Context of Primacy Of European Law in the European Union

Such a conflict between Union law and national law can be settled only if one gives way to the other. Union legislation contains no express provision on the question. None of the Union Treaties contains a provision stating, for example, that Union law overrides or is subordinate to national law. Nevertheless, the only way of settling conflicts between Union law and national law is to grant Union law primacy and allow it to supersede all national provisions that diverge from a Union rule and take their place in the national legal orders. After all, precious little would remain of the EU legal order if it were to be subordinated to national law. Union rules could be set aside by any national law. There would no longer be any question of the uniform and equal application of Union law in all Member States. Nor would the EU be able to perform the tasks entrusted to it by the Member States. The Union’s ability to function would be jeopardised, and the construction of a united Europe on which so many hopes rest would never be achieved.

More about Primacy Of European Law in the European Union

No such problem exists as regards the relationship between international law and national law. Given that international law does not become part of a country’s own legal order until it is absorbed by means of an act of incorporation or transposition, the issue of primacy is decided on the basis of national law alone. Depending on the order of precedence ascribed to international law by a national legal system, it may take precedence over constitutional law, be ranked between constitutional law and ordinary statutory law, or merely have the same status as statutory law. The relationship between incorporated or transposed international law and national law is determined by applying the rule under which the most recently enacted legal provisions prevail against those previously in place (lex posterior derogat legi priori). These national rules on conflict of laws do not, however, apply to the relationship between Union law and national law, because Union law does not form part of any national legal order. Any conflict between Union law and national law may only be settled on the basis of the EU legal order.

Other Aspects

Once again it fell to the Court of Justice, in view of these implications, to establish – despite opposition from several Member States – the principle of the primacy of Union law that is essential to the existence of the EU legal order. In so doing, it erected the second pillar of the EU legal order alongside direct applicability, which was to turn that legal order into a solid edifice at last.

Details

In Costa v ENEL, the Court made two important observations regarding the relationship between Union law and national law.

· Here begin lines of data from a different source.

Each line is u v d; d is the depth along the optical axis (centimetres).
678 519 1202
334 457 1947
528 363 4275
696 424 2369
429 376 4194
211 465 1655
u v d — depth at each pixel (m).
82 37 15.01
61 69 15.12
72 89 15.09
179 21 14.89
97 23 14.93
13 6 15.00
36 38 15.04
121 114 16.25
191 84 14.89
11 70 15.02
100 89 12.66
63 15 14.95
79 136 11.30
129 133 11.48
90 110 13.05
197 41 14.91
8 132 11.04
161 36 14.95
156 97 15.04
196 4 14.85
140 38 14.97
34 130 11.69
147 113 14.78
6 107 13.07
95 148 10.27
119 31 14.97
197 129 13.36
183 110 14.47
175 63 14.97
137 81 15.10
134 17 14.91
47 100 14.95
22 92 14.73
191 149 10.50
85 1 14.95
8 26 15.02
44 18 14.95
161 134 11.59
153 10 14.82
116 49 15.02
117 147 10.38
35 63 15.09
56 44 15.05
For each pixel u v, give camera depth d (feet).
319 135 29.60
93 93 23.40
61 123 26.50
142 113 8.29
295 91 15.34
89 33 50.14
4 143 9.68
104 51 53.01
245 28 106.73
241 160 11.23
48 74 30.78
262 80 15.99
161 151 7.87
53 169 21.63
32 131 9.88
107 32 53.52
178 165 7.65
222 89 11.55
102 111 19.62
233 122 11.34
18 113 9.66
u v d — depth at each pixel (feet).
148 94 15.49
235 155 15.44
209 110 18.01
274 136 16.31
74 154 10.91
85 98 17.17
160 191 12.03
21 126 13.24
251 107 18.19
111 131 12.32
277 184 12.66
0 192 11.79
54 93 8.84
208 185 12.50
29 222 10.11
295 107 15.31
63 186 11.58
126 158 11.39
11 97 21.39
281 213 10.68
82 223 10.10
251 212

_The Member States have definitively transferred sovereign rights to a Community created by them and subsequent unilateral measures would be inconsistent with the concept of EU law.

_ It is a principle of the Treaty that no Member State may call into question the status of Union law as a system uniformly and generally applicable throughout the EU.

Last Remarks

It follows from this that Union law, which was enacted in accordance with the powers laid down in the Treaties, has primacy over any conflicting law of the Member States. Not only is it stronger than earlier national law, but it also has a limiting effect on laws adopted subsequently.

Ultimately, the Court did not in its judgment call into question the nationalisation of the Italian electricity industry, but it quite emphatically established the primacy of Union law over national law.

The legal consequence of this rule of precedence is that, in the event of a conflict of laws, national law which is in contravention of Union law ceases to apply and no new national legislation may be introduced unless it is compatible with Union law.

The Court has since consistently upheld this finding and has, in fact, developed it further in one respect. Whereas the Costa judgment was concerned only with the question of the primacy of Union law over ordinary national laws, the Court confirmed the principle of primacy also with regard to the relationship between Union law and national constitutional law. After initial hesitation, national courts in principle accepted the interpretation of the Court of Justice. In the Netherlands, no difficulties could arise anyway, because the primacy of Treaty law over national statute law is expressly laid down in the constitution (Articles 65 to 67). In the other Member States, the principle of the primacy of Union law over national law has likewise been recognised by national courts. However, the constitutional courts of Germany and Italy initially refused to accept the primacy of Union law over national constitutional law, in particular regarding the guaranteed protection of fundamental rights. They withdrew their objections only after the protection of fundamental rights in the EU legal order had reached a standard that corresponded in essence to that of their national constitutions. However, Germany’s Federal Constitutional Court continues to entertain misgivings about further integration, as it has made quite clear in its judgments on the Treaty of Maastricht and, more recently, the Treaty of Lisbon.